How can I check for the existence of the function template prior with C++11/17?

Solution

  • What you're trying to do is impossible without some changes to lib_fun.

    template<int N = 1, typename F>
void lib_fun(F f) {
  std::cout << "LibFun<" << N << ">" << std::endl;
  f();
}

    The problem here is that N is not deducible from the function parameters, so you would have to call it like lib_fun<N>(f) in your expression tester (unless you never provided N, but that defeats the purpose of this template parameter). This runs into the problem:

    Knowing which names are type names allows the syntax of every template to be checked.

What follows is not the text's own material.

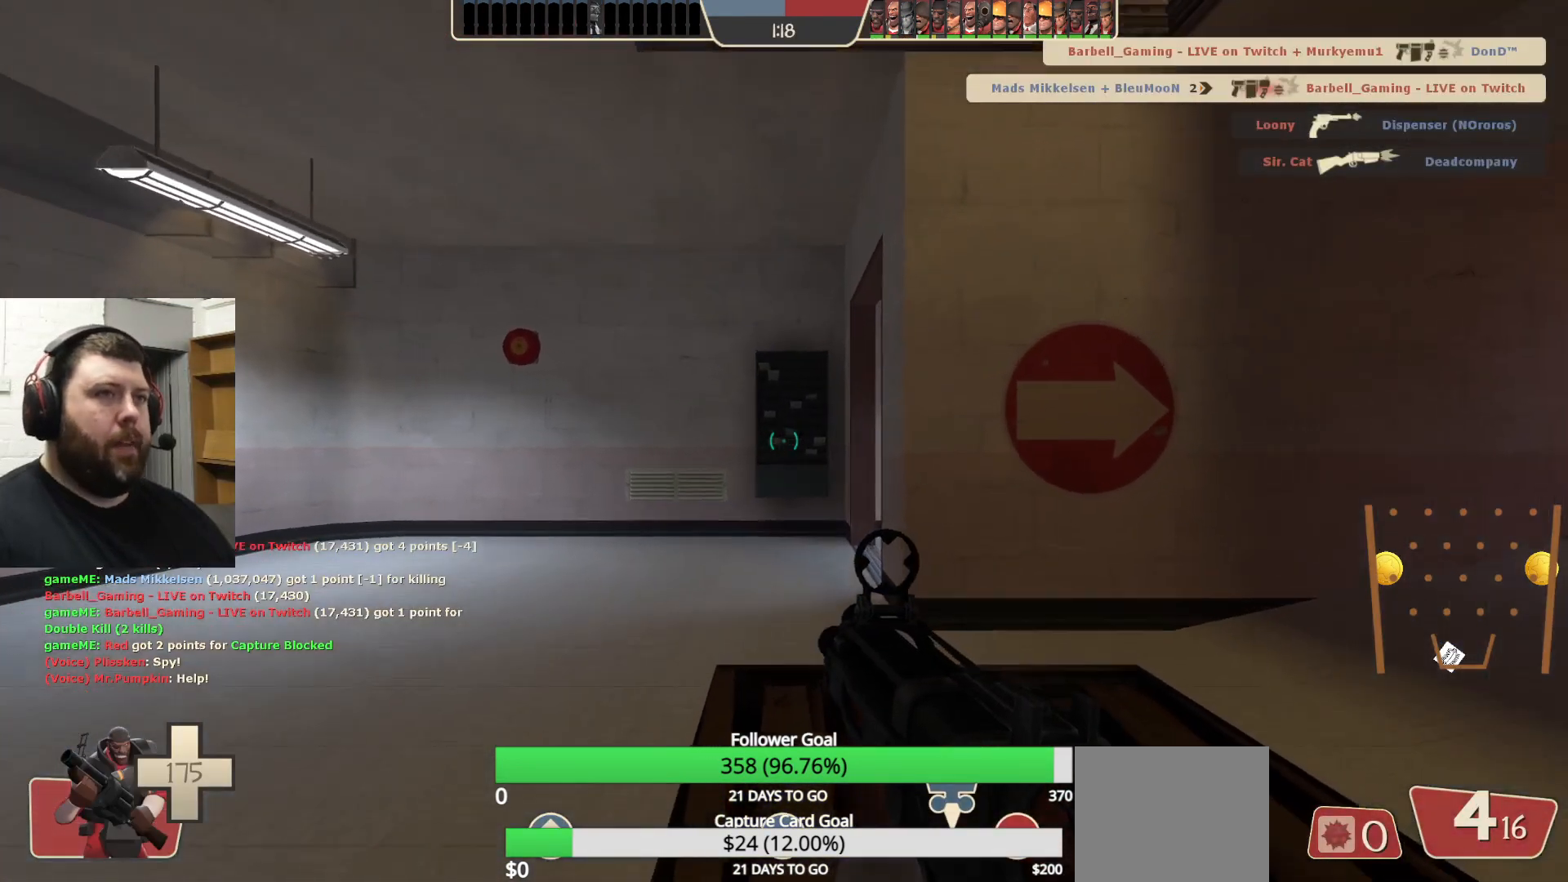
{"buttons": ["SQUARE"], "left_stick": "up", "right_stick": "center", "events": [[50, "right_stick", "right"], [250, "right_stick", "center"], [450, "SQUARE", "down"]]}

The program is ill-formed, no diagnostic required, if:

    • [...]
    • a hypothetical instantiation of a template immediately following its definition would be ill-formed due to a construct that does not depend on a template parameter, or

    - [temp.res] p8.3

    The syntax lib_fun<N>(f) in your expression tester has_lib_fun is always ill-formed if lib_fun isn't defined at that point. The reason why lib_fun(f) would work is that hypothetically, lib_fun could be found through argument dependent lookup (ADL) for some arguments f, so the compiler cannot reject it with an error despite lib_fun not being defined.

    Solution

    #ifdef _HAS_THE_FUNC
namespace ext { namespace lib {
  template<int _N = 1, typename _F>
  void lib_fun(_F f) {
    std::cout << "LibFun<" << _N << ">" << std::endl;
    f();
  }
} }
#else
namespace ext { namespace lib {
  template<int _N = 1, typename _F>
  void lib_fun(_F f) = delete;
} }
#endif

    See live solution at Compiler Explorer.

    If lib_fun is deleted, not undefined when _HAS_THE_FUNC is undefined, then the expression lib_fun<N>(f) could still be valid, hypothetically.

    It wouldn't be valid once instantiated because lib_fun is defined as deleted, but it hypothetically could be valid for some instantiations of has_lib_fun and specializations of lib_fun, so the compiler can't just reject it with an error.

    Alternative Solution

    You've mentioned in the comments that in practice, there is no _HAS_THE_FUNC, so you cannot define a replacement. However, if you can't define a replacement, you can simply define an overload:

    struct incomplete;

template<int _N = 1, typename _F> // we can't just write enable_if_t<false>
std::enable_if_t<std::is_same_v<_F, incomplete>> lib_fun(_F f);

    See live solution at Compiler Explorer.

    If incomplete was defined at some point, then hypothetically, _F could be the same as incomplete. This is why the compiler can't just reject this. However, we never define incomplete in practice, and thus lib_fun is a function for which SFINAE always fails.

    Further Notes

    All names starting with an underscore followed by a capital letter are reserved for the implementation. You should avoid names like _HAS_THE_FUNC.

    As a side note, namespace ext { namespace lib can be simplified to namespace ext::lib since C++17.